如姥姥一样的女人们盘着打着绑带的腿,把那双蹬着自己缝制的小巧的三角形黑棉鞋的足,交叉着叠压在自己的大腿下,(我称之为足,是因为她们缠裹变形的脚,实在不能和我舒展自由的大脚板相比)年轻些的或站在地下,或歪斜着伸展着腿倚靠着主人家的铺盖卷,但每人手里必不会闲着,或飞针走线纳着鞋底子,或缝补衣衫。我奇怪她们为啥总习惯把长长的线从嘴里拉过抿过,姥姥说,唾沫可以让线更加紧致、滑溜些。我好奇她们怎么老要把针呀、锥子呀,在头发上轻轻划过,姥姥拍拍我的小脸蛋,“那是在给缝针、锥子上头油呢,那样穿针引线不费力!”

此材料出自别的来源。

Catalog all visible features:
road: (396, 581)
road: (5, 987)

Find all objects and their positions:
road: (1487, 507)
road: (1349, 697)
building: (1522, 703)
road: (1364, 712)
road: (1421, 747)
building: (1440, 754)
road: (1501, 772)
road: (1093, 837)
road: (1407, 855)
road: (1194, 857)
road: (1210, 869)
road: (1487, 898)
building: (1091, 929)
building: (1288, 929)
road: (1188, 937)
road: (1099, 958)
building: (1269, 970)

年纪大些的姥爷们(因为我是外甥到了姥姥家,姥姥便嘱咐我要懂礼节,讨人喜欢些)喜欢拿着长短不一的烟锅子“吧嗒、吧嗒”地吞云吐雾,旱烟袋则在烟杆上得意地有节奏地荡着秋千。也有人手里拿着孩子们用过的作业本扯成的细条条,专心地卷着旱烟卷,末了总不忘用舌头去舔舔封口处。年轻些的则掏出口袋里一毛钱一盒的三环环纸烟牛气地散着,难得豪爽大方的他们私下里不知要心疼多少天。但拿着烟锅子的老人们,摇着头摆着手回绝:“还是咱这土枪土炮来劲,够味,抽得爽气!”

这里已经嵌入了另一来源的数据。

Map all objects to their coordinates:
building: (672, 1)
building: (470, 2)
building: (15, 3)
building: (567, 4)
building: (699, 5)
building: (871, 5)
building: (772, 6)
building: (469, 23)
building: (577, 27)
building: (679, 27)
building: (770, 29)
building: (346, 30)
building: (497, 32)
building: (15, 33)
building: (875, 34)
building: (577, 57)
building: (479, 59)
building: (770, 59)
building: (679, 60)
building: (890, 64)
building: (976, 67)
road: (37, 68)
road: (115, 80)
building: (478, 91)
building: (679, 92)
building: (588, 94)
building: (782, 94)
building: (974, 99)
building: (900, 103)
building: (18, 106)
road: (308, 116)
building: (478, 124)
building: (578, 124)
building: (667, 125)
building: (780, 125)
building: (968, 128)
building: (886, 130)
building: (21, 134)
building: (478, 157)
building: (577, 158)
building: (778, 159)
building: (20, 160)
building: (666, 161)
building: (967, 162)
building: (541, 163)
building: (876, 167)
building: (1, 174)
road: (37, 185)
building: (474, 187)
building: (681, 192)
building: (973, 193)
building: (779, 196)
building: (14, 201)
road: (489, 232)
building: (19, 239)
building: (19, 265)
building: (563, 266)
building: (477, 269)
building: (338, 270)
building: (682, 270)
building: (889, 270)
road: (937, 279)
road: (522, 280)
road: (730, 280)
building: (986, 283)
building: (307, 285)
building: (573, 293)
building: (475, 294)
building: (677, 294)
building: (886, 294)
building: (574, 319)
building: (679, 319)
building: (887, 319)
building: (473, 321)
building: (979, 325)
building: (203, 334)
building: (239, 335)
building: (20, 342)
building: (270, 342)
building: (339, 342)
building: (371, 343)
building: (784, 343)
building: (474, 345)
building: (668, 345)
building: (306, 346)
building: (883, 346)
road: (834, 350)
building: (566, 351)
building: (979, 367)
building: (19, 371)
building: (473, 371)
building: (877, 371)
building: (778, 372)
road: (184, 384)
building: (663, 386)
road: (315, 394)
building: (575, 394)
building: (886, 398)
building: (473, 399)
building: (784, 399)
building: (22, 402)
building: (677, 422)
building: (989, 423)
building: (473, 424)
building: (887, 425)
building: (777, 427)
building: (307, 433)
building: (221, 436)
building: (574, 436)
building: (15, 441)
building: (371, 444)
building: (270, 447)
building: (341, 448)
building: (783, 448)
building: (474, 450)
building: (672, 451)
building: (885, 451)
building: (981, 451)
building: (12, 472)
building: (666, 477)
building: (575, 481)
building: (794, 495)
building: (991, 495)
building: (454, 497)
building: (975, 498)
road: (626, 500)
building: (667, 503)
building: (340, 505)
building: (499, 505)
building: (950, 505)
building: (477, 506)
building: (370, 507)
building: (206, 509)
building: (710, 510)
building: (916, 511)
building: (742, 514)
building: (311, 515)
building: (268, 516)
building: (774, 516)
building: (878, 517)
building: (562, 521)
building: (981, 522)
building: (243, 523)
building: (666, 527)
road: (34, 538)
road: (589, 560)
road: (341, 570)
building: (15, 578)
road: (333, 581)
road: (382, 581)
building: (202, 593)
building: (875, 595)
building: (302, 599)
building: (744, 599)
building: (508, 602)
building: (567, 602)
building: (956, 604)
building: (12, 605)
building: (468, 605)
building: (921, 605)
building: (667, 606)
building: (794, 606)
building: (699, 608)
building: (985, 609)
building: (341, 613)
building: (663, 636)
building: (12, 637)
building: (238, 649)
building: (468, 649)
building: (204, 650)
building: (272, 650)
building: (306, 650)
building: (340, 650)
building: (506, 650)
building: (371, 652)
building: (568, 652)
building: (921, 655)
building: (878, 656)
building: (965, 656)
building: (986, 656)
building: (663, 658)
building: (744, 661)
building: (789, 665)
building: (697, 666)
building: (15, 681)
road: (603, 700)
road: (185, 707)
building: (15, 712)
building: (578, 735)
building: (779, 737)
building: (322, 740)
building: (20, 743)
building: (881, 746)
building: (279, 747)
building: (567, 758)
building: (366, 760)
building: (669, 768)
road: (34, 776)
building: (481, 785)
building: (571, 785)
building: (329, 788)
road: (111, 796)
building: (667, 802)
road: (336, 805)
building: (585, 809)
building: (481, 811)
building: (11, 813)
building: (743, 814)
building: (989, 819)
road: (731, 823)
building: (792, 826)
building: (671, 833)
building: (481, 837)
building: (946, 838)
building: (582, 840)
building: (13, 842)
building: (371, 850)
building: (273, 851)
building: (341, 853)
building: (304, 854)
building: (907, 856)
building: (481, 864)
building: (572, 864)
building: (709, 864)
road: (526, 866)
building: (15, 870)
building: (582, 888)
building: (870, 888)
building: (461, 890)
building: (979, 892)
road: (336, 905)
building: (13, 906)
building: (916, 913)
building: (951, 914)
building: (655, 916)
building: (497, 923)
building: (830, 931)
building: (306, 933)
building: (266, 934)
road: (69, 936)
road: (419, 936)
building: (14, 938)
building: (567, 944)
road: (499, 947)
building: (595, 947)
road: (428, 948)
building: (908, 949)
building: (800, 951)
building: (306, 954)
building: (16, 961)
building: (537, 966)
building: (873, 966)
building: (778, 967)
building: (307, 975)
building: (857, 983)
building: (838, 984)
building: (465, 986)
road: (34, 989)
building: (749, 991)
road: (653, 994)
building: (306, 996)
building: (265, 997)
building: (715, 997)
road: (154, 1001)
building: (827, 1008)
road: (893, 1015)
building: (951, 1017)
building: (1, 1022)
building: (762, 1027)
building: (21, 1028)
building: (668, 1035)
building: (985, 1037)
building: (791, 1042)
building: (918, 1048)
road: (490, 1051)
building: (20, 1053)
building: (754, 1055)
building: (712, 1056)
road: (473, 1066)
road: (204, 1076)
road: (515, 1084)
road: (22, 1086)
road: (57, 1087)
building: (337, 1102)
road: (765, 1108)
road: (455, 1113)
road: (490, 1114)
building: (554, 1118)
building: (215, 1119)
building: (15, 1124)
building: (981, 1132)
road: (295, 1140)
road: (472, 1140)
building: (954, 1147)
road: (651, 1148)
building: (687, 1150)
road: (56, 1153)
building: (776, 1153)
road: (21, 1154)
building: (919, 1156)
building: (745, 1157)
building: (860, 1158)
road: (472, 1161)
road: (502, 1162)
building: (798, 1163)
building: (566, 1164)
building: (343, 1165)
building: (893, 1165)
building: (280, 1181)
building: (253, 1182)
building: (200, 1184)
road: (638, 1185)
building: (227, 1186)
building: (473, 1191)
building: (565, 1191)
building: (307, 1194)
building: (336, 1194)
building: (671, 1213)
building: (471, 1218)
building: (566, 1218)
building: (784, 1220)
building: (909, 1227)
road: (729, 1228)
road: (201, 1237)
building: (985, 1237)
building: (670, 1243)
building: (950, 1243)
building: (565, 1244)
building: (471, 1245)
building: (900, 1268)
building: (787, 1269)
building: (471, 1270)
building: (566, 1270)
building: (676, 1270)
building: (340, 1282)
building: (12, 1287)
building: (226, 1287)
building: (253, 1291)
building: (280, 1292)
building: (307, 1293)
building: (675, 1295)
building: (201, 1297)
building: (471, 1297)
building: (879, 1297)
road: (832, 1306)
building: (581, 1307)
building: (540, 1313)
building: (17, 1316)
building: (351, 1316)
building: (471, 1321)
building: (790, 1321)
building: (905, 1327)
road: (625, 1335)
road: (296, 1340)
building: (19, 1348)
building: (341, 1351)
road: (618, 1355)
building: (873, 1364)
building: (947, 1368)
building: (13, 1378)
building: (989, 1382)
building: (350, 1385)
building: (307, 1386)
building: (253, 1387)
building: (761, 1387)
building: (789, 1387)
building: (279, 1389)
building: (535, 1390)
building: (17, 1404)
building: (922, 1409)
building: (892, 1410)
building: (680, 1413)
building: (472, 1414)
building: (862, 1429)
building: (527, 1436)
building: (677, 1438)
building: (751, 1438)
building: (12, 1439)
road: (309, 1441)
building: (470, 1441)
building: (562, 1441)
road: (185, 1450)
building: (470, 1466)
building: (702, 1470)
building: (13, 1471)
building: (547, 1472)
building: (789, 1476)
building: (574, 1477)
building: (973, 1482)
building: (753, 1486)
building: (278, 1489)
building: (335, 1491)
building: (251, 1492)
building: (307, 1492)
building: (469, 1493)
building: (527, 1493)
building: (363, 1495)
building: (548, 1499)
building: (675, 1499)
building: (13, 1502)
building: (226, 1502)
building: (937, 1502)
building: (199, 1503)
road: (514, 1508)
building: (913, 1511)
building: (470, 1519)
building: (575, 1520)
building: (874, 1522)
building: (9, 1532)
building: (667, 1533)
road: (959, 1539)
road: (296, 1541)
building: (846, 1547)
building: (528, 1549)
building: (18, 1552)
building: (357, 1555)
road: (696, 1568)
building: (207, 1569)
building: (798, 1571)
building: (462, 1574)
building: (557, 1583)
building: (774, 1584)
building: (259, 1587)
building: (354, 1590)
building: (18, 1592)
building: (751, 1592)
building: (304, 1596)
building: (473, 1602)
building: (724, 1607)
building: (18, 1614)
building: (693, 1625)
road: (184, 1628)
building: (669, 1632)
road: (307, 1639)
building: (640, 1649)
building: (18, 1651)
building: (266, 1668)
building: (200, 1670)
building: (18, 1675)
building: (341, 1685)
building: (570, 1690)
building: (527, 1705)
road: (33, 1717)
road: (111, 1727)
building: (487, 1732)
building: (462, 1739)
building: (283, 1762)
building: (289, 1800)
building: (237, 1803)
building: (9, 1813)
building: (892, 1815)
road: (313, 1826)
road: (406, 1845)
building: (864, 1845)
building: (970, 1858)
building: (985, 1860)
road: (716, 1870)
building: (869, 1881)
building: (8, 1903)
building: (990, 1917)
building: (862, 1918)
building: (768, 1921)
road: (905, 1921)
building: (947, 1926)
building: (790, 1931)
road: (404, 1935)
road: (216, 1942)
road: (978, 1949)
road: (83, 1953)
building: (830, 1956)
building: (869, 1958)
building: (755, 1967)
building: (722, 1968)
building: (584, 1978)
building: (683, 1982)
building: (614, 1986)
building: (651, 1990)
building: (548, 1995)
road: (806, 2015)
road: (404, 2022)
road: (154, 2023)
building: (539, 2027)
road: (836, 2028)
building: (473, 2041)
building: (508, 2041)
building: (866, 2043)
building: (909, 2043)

慷慨的主人家炕上总会摆放着一个用五颜六色的纸粘成的烟盒子,里面盛着充足的旱烟,像喝一碗山泉水一般毫不吝啬地满足每一位坐炕人的烟瘾。当说到一些小孩子听着不雅的荤话时,女人们会一边拿起鞋底子扑打着招惹她的男人,一边却又笑得东倒西歪,一时间说笑声、咳嗽声、吧嗒吧嗒的吸烟声在屋子里搅成一片。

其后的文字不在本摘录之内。